The trauma of a people never truly heals.
A person might heal, to uplift others.
But he must truly believe that he can.
Who is coming to save you?
Lately, I’ve been reflecting on that question deeply — not only as a founder and CTO, but as a husband, father, immigrant, and builder of communities.
The phrase “leave no one behind” has always stayed with me.
In the U.S. military, it became an ethos rooted in trust and survival. Soldiers move differently when they believe they will not be abandoned. Entire rescue systems and recovery missions exist because morale and human dignity matter as much as strategy. (Military Times)
Years later, I became familiar with the idea of “No Child Left Behind,” the 2002 education policy that attempted to improve accountability and educational equity in America. The intentions were noble: ensure every child, regardless of background, had access to measurable educational outcomes. But the execution revealed tension between standards and humanity. Critics argued it overemphasized testing while supporters believed it forced the country to confront unequal educational systems. (Education Week)
Both ideas ask a similar question:
What responsibility do we have toward one another?
And what happens to people when systems repeatedly fail to bring them back home?
As I’ve studied trauma more intentionally, I’ve started wondering how deeply inherited experiences shape identity across generations.
For descendants of African slavery, “home” became disrupted in a way that few populations in modern history experienced. Languages disappeared. Family lines fragmented. Geography became uncertain. Across generations, survival itself became cultural memory.
As someone who immigrated to the U.S. as a child, I still know where home is. I can return if I choose.

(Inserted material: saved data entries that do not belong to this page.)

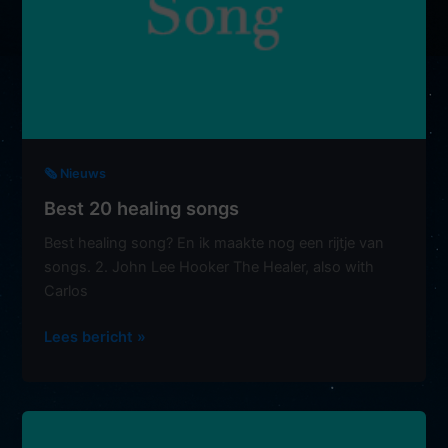
🗞️ Nieuws
Best 20 healing songs
Best healing song? En ik maakte nog een rijtje van
songs. 2. John Lee Hooker The Healer, also with
Carlos
Best
Lees bericht »
20
healing
songs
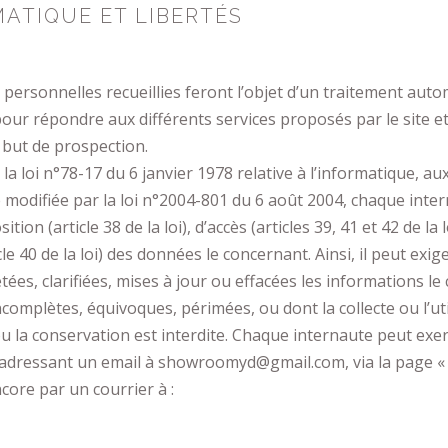
MATIQUE ET LIBERTÉS
personnelles recueillies feront l’objet d’un traitement autom
pour répondre aux différents services proposés par le site e
 but de prospection.
la loi n°78-17 du 6 janvier 1978 relative à l’informatique, aux
ue modifiée par la loi n°2004-801 du 6 août 2004, chaque inte
tion (article 38 de la loi), d’accès (articles 39, 41 et 42 de la l
icle 40 de la loi) des données le concernant. Ainsi, il peut exi
étées, clarifiées, mises à jour ou effacées les informations l
ncomplètes, équivoques, périmées, ou dont la collecte ou l’util
 la conservation est interdite. Chaque internaute peut exerc
adressant un email à showroomyd@gmail.com, via la page 
core par un courrier à :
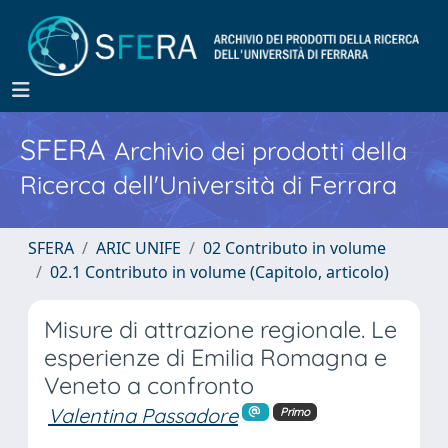
SFERA
Archivio dei prodotti della
Ricerca dell'Università di Ferrara
SFERA
ARIC UNIFE
02 Contributo in volume
02.1 Contributo in volume (Capitolo, articolo)
Misure di attrazione regionale. Le
esperienze di Emilia Romagna e
Veneto a confronto
Valentina Passadore
Primo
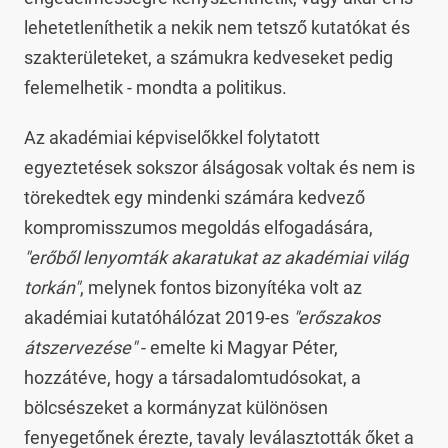
lehetetleníthetik a nekik nem tetsző kutatókat és
szakterületeket, a számukra kedveseket pedig
felemelhetik - mondta a politikus.
Az akadémiai képviselőkkel folytatott
egyeztetések sokszor álságosak voltak és nem is
törekedtek egy mindenki számára kedvező
kompromisszumos megoldás elfogadására,
"erőből lenyomták akaratukat az akadémiai világ
torkán"
, melynek fontos bizonyítéka volt az
akadémiai kutatóhálózat 2019-es
"erőszakos
átszervezése"
- emelte ki Magyar Péter,
hozzátéve, hogy a társadalomtudósokat, a
bölcsészeket a kormányzat különösen
fenyegetőnek érezte, tavaly leválasztották őket a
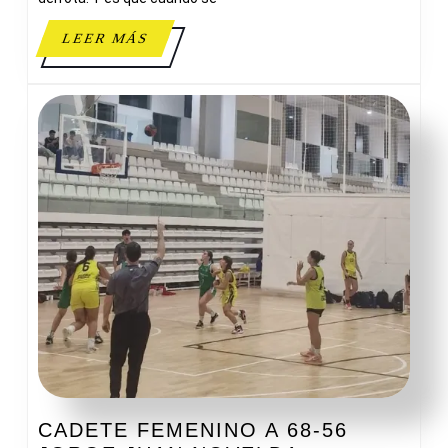
LEER
LEER MÁS
MÁS
CADETE FEMENINO A 68-56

That realization humbled me.
Not because I see myself as a victim, but because it made me more curious about inherited trauma, inherited resilience, and the invisible emotional architecture many people carry into adulthood, parenting, leadership, and relationships.
As entrepreneurs, many of us unconsciously inherit another doctrine: save yourself.
But fatherhood is teaching me something different.
Maybe leadership is not about being the hero.
Maybe it is about making sure the people around you do not feel abandoned.
Recently, I read Heal the Body, Heal the Mind by Susanne Babbel, which helped me better understand trauma through both the body and the mind. I highly recommend it to anyone curious about approaching the subject with compassion and practicality.
I’m also reading Robot-Proof by Vivienne Ming as I think about preparing my children for the future in the age of AI.
That combination — understanding trauma while preparing for the future — feels deeply connected.
I’m determined to be more intentional:
as a husband,
as a father,
as a community builder,
and as an entrepreneur working in cognitive health.
At Metric Health, where I currently serve as CTO, we are raising capital to scale globally because we believe cognitive health infrastructure should support not only patients, but also clinicians and families. The future of healthcare must include emotional and neurological resilience, not just treatment.
On a lighter note, I also recently relaunched my personal website, and my family has been enjoying these beautifully designed night prayer posters for kids:
Prayer posters for kids
Maybe the real question isn’t:
“Who is coming to save me?”
Maybe the better question is:
Who will feel less alone because I was here?